L'AMARGA

Isabelle Revenu

- Un sou les vingt plombs, ça t'tente mon p'tit ? Si t'éclates tous les ballons jaunes sans faire péter les verts et les rouges, j'te donne un béguin en cadeau ... Si tu veux, j'ai aussi un Derringer, un vrai mais là c'est vingt sous les vingt balles. Approche, que j'te montre ... Le truc c'est qu'il faut recharger à chaque fois. Pas de barillet et une unique chambre. Une balle à la fois donc. Là, tu vois ? Ici t'as le coeur, tu vises, tu respires plus pour pas bouger et tu tires. En plein dans l'mille !  Fastoche non ? 


En dirigeant le canon du flingue contre mon coeur tressaillant, il pointait son doigt sur ma poitrine en la martelant d'un tempo agaçant. Je tremblais des pieds à la tête. Le Derringer dans la main droite, le soleil de midi en pleine gueule, je n'en menais pas large. L'ouverture que je pensais avoir n'était elle non plus pas bien large.

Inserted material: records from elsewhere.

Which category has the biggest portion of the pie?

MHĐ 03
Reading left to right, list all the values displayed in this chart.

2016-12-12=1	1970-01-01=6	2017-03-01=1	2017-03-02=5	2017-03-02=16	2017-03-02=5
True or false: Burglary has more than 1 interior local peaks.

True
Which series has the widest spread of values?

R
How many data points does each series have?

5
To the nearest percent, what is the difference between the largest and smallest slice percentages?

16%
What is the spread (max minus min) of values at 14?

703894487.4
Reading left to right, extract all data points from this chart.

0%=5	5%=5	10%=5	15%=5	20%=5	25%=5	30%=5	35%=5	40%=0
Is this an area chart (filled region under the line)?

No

Fastoche ? Ben pas tant que ça. Un coeur qui bat c'est la Vie qui continue. Franchement, un trou de balle aussi gros, ça fait des dégâts irréversibles. Un entonnoir à l'envers, un saignoir à ciel ouvert. Quoique même sans ciel ouvert, je saigne souvent. J'y passe de temps en temps une pierre d'alun ou de lune pour resserrer mes plaies en constant écartement. Chaque jour qui naît est un éternel recommencement. Mon p'tit ... pfff.


J'ai l'béguin. Le vrai. Pas celui qu'on trouve dans une pochette-surprise ou qu'on gagne à la foire à Neu-Neu au tir à la carabine.

Lorsque sur lui je risque un roulement d'oeil, il doit me croire aussi niaise qu'un invertébré. Et je me fais souvent un tour de reins ou un torticolis pas piqué des hannetons.

C'est que je n'ai pas le béguin pour un quelconque Tartempion au regard d'eau morte ou un samouraï d'opérette.

C'est un condor aux plumes souples et larges couleur de bergamote, au vol lent, délié.

Survolant les llanos pour en admirer leur similitude au Paradis perdu, il tourne et tourne en mouvements majestueux, essayant de repérer de là-haut le sommet d'un rare géant vert. Il se pose enfin, gyroscope fatigué, sur la plus haute branche d'où il pourra dominer la vaste plaine herbeuse et les rongeurs au pied des bouquets de quinoa amarga dont les cônes violacés se dressent pareils à des lilas d'avril.

Un repos éphémère et pourtant mérité.


C'est pas comme moi, je ne me repose jamais tant j'ai peur qu'il lui prenne l'envie d'aller voleter de l'autre côté de l'Altiplano, me laissant moi, mon cerveau atone et mon torticolis dans une attente perpétuelle.


Un jour ou l'autre pourtant il se produira un truc, une sorte de tremblement de terre, une fracture livide et terrible, une déchirure au niveau latéral gauche juste à côté du poumon. Troué par une balle à un sou dans une défaite foraine.


Ce jour-là, la plaine andine ressemblera à Waterloo. Et moi, à un vieux bouquet de lilas desséché au soleil inca.